# YOUR OBJECTIVE
Filter the material below down to the lines containing the word "Domains".
════════
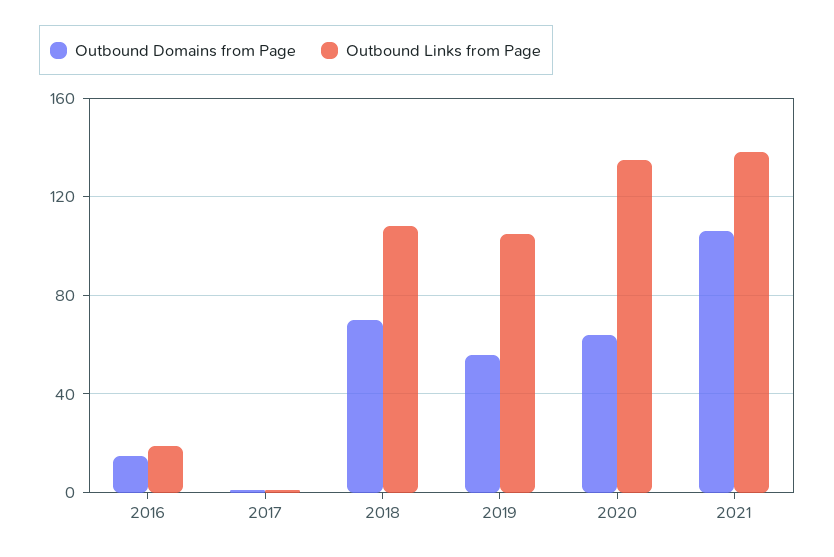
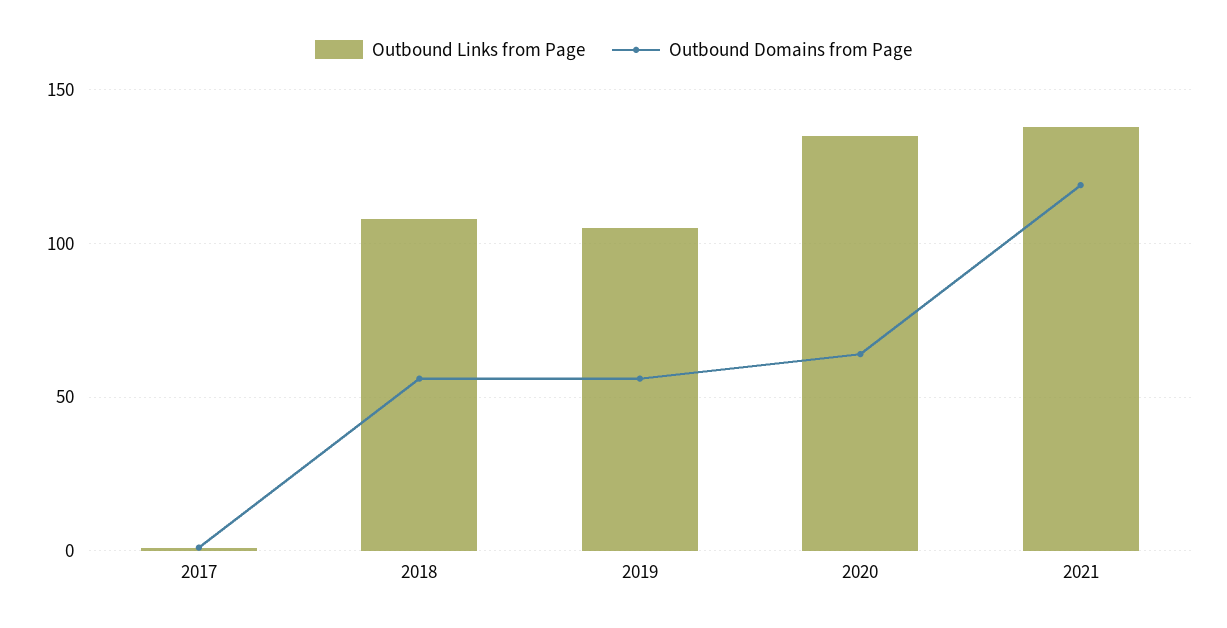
Outbound Domains from Page, 2016: 15 -> none
Outbound Links from Page, 2016: 20 -> none
Outbound Domains from Page, 2018: 70 -> 55
Outbound Domains from Page, 2021: 105 -> 120

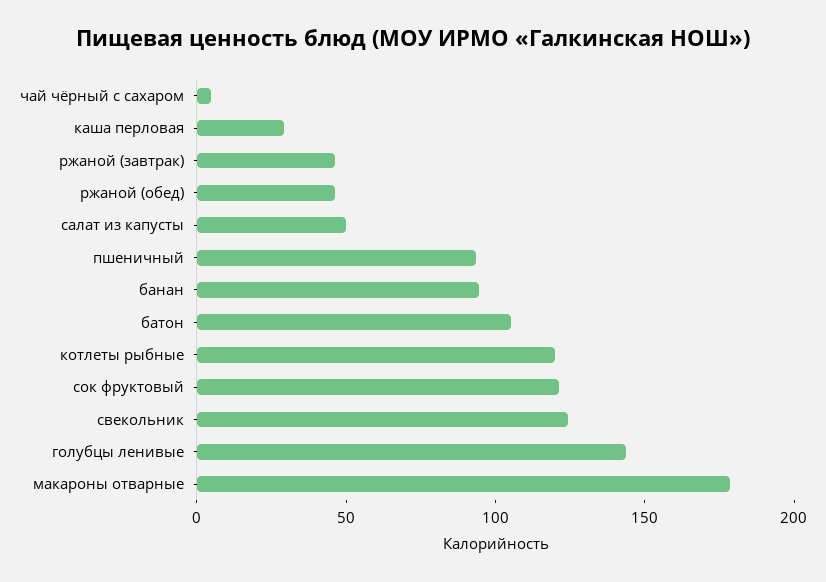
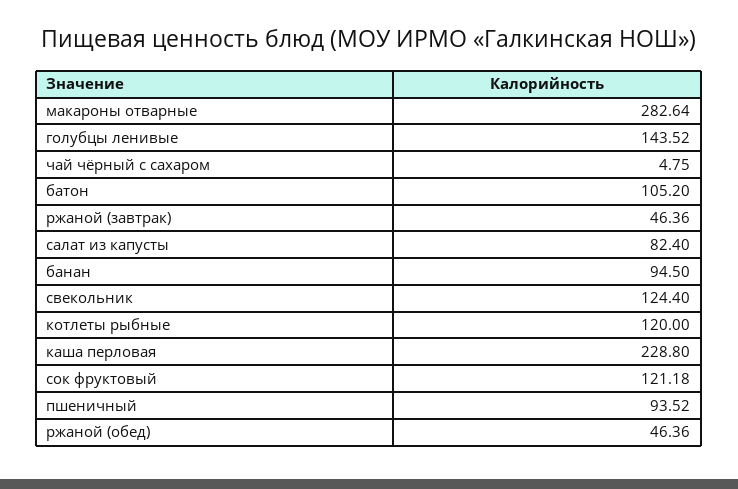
каша перловая: 30 -> 228.8
салат из капусты: 50 -> 82.4
макароны отварные: 180 -> 282.64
════════
# ANSWER TO THE PROBLEM
Outbound Domains from Page, 2016: 15 -> none
Outbound Domains from Page, 2018: 70 -> 55
Outbound Domains from Page, 2021: 105 -> 120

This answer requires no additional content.